La ropa blanca, clasificada por
tamaños, apilada en altas columnas que casi llegaban al techo,
cuidadosamente doblada, algo morena, como de tejido fuerte, pero con un olor a limpieza y lejía que daba gloria; todo a docenas de docenas, desde las camisas hasta los trapos de cocina, con iniciales de colores chillones y guarnecidas con profusión de randas las ropas de uso interior; los vestidos de seda, gruesos y crujientes, con vivos reflejos metálicos; las faldas de rameado percal., mostrando una fresca florescencia de primavera; las mantillas, con sus sutiles y complicados arabescos; los corsés blancos y negros pespunteados de rojo, delatando con imprudencia en sus rígidos contornos el cuerpo de la novia; y encerrados en sus marcos de cartón, los pañolones de Manila, con aves fantásticas volando en un cielo de seda blanca, y grupos de chinos, unos bigotudos y fieros, otros pelones y bobos, admirando con sus caritas de porcelana a las sencillas muchachas, que soñaban despiertas en aquellos misteriosos países, donde los hombres gastan faldas y tienen ojitos de cerdo. Después venían los regalos de los amigos: en su mayoría, pilillas de agua bendita para la alcoba, con sus ángeles de porcelana; cajas con cuchillos y cubiertos de plata, y dos grandes candelabros que descollaban majestuosamente.
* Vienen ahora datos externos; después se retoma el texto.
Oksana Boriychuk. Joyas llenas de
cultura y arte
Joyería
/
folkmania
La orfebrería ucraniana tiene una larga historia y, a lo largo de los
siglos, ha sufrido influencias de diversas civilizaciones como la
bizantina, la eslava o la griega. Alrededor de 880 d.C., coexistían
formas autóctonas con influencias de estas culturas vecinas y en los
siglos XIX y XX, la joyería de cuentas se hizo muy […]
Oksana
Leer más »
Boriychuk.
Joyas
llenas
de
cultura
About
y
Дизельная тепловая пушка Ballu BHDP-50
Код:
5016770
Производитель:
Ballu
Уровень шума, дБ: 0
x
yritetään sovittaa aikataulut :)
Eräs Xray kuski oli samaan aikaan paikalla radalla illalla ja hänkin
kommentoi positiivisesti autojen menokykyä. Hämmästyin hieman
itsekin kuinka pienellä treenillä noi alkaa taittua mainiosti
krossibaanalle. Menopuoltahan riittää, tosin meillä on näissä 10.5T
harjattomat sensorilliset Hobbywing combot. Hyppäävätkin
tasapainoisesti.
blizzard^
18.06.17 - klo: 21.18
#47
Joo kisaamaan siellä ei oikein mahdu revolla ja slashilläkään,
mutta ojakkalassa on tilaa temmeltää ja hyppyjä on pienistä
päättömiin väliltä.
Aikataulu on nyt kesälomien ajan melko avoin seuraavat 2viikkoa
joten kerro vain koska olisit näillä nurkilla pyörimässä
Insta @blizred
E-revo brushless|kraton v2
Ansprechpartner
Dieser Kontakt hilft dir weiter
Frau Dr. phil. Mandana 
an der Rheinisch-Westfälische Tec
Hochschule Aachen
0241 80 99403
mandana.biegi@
Eran el regalo del marqués, el cacique de la comarca, el hombre más eminente de España, según el tío Sento, el cual siempre que se trataba de sacarle diputado por el distrito, estaba tan dispuesto a empuñar el garrote como a echarse la escopeta a la cara.
Y como digno final a aquella
exposición, en lugar preferente, ostentábanse las joyas chispeando sobre la almohadilla granate de los estuches: las uvas de perlas para las orejas, los alfileres de pecho con sus complicados colgajos, las grandes horquillas de oro para los caracoles de las sienes, las tres agujas con cabezas de apretadas perlas que habían de atravesar el airoso rodete, y aquel aderezo, famoso en Benimuslim, que la siñá Tomasa había comprado en catorce onzas en la calle de las Platerías.
¡Vaya una suerte la de Marieta! Ella se hacía la modesta, enrojeciendo cada vez que ponderaban su futura felicidad; pero había que ver los lagrimones de la madre, una mujercilla flaca, arrugada e insignificante, y la emoción del carretero, que iba como un criado tras su futuro yerno, guardándole todas las consideraciones debidas a un ser superior.
Por la noche fué la lectura de las cartas. Llegó don Julián, el notario, en su vieja tartana, acompañado de su acólito, un infeliz con cara hambrienta, con el tintero de cuerno asomado a un bolsillo y el papel sellado bajo el brazo.